Australian Pension Fund ‘Rest Super’ Ready to Seek Exposure to Crypto

Australian Pension Fund ‘Rest Super’ Ready to Seek Exposure to Crypto

Pension funds across the world have been seeking some exposure to crypto for a while! This time, it’s Australia’s Pension fund ‘Rest Super’ that is ready to make the move. As reported by Business Insider Australia, it is the first superannuation fund from Australia showing interest in exposing its member portfolio to the asset class. Interestingly, this news comes just within two days of the Pension Fund industry referring to cryptocurrencies as too risky.

On Tuesday, November 23, during Rest super’s annual general meeting, the chief investment officer Andrew Hill gave a go-ahead to the funds to digital assets. He told all the participating members that a small portion of their funds shall soon be invested in cryptocurrencies. Addressing all the members, Lill said:

“It’s still a very volatile investment, so any allocation exposure we make to cryptocurrencies is likely to be part of our diversified portfolio as initially a fairly small allocation that may, over time, build. We see it as a very interesting and important part of our portfolio going forward into the future.”
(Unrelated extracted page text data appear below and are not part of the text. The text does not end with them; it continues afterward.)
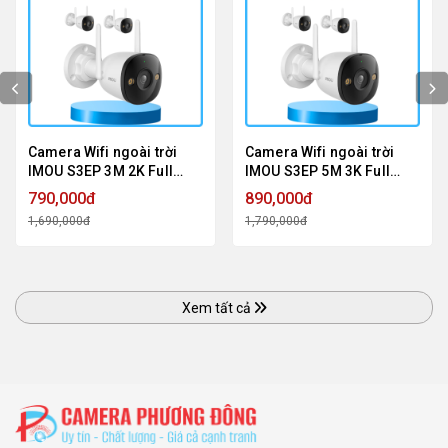
Camera Wifi ngoài trời
Camera Wifi ngoài trời
IMOU S3EP 3M 2K Full
IMOU S3EP 5M 3K Full
Color, Đàm Thoại 2 Chiều
Color, Đàm Thoại 2 Chiều
790,000đ
890,000đ
1,690,000đ
1,790,000đ
Xem tất cả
Crypto Investment Likely In Medium Term

The Australian pension fund won’t be making any investment in the near future. However, some exposure in the medium-term is certainly on the cards. “We are currently conducting extensive research into the asset class prior to making any decisions,” Lill said. “We are also considering the security and regulatory aspects of investing in this class.”

Rest’s decision to seek exposure to crypto has met with some hesitation from executives at a number of funds across the country. But Rest Super is not among the first to think of such measures. The New Kiwi Pension fund is also working on a similar plan. The same goes for the Virginia pension fund.
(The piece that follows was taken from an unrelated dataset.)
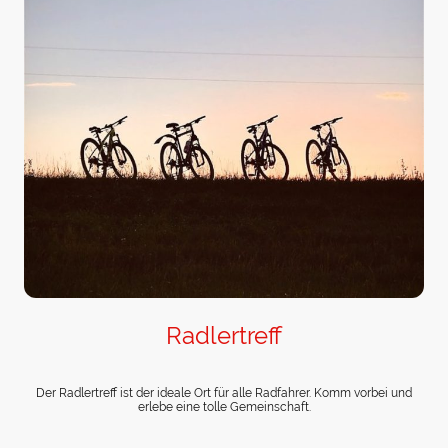
Radlertreff
Der Radlertreff ist der ideale Ort für alle Radfahrer. Komm vorbei und
erlebe eine tolle Gemeinschaft.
In Australia, the Queensland Investment Corporation (QIC) is also mulling a similar exposure to crypto. QIC’s head of currency, Stuart Simmons, said: “as the segment matures”, there’s a likelihood that super funds seek out exposure, but that “it’s probably going to represent a trickle, rather than a flood”.

The decision from Rest Super comes as Australian lawmakers are keen on making crypto part of the country’s financial system. Earlier this week, Jane Hume, the Minister for the Digital Economy said that digital assets are NOT a fad and that they are not going anytime soon.